Als er am Postamt anlangte, fand er zu seiner Überraschung den Herrn, der ihm als ihr Gatte bekannt war, im Gespräch mit dem Postmeister. Leonidas drängte sich an den Männern vorüber und schob in heimlichem Triumph seine Briefe in den Schalter. Der Postmeister war offenbar von Amts wegen gekränkt über den Vorwurf einer Nachlässigkeit und schloß seine Verteidigung mit den Worten: »Nein, nein, mein Herr, da können Sie Ihre Stiefel drauf wetten, daß wenn ein Brief verloren ging an Sie oder Ihre Frau ... Sie sagten doch Ihre Frau, nicht?«

»Ja,« sagte Burroughs, mit einem raschen Blick den Laden überfliegend.

»Nun, ob an die Frau oder sonst jemand in Ihrem Haus, hier ist der Brief jedenfalls nicht!

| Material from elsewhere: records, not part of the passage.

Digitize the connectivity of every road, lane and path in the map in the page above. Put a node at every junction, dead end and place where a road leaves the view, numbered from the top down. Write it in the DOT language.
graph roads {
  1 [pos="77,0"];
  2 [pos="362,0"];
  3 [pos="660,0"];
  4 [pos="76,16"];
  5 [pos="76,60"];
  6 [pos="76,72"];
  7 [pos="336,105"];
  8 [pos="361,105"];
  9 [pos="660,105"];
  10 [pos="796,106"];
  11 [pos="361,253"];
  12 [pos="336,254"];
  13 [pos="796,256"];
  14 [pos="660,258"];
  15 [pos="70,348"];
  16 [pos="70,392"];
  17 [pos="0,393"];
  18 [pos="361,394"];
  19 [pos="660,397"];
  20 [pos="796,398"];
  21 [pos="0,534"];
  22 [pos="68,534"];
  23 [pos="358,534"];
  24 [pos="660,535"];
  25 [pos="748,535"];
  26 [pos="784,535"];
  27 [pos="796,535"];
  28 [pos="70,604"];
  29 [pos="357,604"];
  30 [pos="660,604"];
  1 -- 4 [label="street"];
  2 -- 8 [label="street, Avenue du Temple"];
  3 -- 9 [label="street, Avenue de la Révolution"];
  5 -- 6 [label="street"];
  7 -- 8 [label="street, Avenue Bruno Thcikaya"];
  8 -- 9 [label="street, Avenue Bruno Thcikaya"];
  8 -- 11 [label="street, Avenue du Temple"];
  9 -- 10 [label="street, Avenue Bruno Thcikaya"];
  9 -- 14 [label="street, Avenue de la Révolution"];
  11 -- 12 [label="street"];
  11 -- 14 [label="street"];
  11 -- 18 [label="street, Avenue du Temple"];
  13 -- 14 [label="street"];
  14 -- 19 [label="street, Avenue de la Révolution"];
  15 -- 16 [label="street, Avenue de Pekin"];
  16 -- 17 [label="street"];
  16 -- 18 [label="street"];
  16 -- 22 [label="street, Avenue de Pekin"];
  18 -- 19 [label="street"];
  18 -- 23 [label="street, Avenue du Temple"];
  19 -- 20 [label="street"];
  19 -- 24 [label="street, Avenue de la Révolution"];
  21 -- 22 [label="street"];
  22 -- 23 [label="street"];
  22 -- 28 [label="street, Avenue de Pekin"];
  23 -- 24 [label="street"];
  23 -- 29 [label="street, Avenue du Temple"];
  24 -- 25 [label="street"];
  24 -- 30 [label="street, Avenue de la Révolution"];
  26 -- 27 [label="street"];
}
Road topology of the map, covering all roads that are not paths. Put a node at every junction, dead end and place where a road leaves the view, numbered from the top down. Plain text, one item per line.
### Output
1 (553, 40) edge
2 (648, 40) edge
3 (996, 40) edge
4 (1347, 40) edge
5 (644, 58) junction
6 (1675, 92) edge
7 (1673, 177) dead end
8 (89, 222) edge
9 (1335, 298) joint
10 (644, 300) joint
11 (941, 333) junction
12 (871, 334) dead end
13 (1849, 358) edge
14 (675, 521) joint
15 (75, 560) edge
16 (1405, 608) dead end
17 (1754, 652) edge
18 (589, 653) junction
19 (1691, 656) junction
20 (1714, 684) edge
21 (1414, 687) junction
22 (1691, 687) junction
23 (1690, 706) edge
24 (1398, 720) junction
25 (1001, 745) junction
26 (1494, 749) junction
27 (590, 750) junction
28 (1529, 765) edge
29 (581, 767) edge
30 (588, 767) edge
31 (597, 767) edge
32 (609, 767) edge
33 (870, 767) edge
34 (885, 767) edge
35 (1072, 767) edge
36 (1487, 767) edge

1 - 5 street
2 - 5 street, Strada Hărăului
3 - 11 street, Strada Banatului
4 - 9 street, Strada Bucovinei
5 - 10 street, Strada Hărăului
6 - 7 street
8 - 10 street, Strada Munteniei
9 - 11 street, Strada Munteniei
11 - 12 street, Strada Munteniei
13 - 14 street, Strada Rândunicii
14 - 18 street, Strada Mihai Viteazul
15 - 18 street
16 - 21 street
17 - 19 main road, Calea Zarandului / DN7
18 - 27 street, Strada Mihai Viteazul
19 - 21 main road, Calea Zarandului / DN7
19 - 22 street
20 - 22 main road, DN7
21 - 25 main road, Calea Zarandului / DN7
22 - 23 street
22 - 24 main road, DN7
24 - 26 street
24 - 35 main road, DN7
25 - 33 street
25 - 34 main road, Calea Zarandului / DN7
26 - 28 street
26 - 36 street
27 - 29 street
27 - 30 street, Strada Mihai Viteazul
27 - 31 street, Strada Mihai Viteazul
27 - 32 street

Meine Schuld ist's nicht, sag' ich Ihnen! Ich weiß von jedem Brief, der ins Haus kommt oder hinausgeht, denn sie gehen alle durch meine Hand« – Leonidas spitzte die Ohren – »und wenn jemand was davon wissen müßte, wäre ich's! Darauf können Sie Gift nehmen, Herr Burroughs.«

Burroughs, den die Anwesenheit eines Dritten, und wenn's auch nur ein Junge war, sichtlich in seiner vertraulichen Anfrage gestört hatte, brummte etwas in den Bart und ging. Leonidas aber machte sich seine Gedanken. – Der dicke Mann schien entschieden zu »schnüffeln«! Daß er den Postsack nicht anrühren durfte, wußte er – Leonidas hatte irgendwo einmal gehört, daß es bei Todesstrafe verboten sei, einen Brief anzurühren, nachdem die Regierung ihn einmal in die Gewalt bekommen, deshalb machte er sich keine Sorgen um die Sicherheit des ihrigen. Aber sollte er nicht spornstreichs zurückkehren und ihr über des Gatten Besuch beim Postmeister berichten, ihr die beunruhigende Tatsache mitteilen, daß der Postmeister jeden Brief persönlich kenne? Jetzt begriff er mit einem Male, wie klug es war, daß sie von jetzt an ihre Briefe unter einer andern Adresse mit einschließen wollte. Schließlich kam er aber zu dem Vorsatz, ihr heute lieber nichts zu sagen. Es würde ja aussehen, als ob er wieder »am Zaun herumlungre«, und insgeheim bestimmte ihn noch ein andrer Grund zum Schweigen: er hatte Angst, daß jede Andeutung über ihres Mannes »Schnüffeln« das schöne Gesicht wieder so entstellen würde, wie er's nicht sehen mochte. Um der Versuchung sicherer zu widerstehen, ging er auf einem andern Weg nach Hause.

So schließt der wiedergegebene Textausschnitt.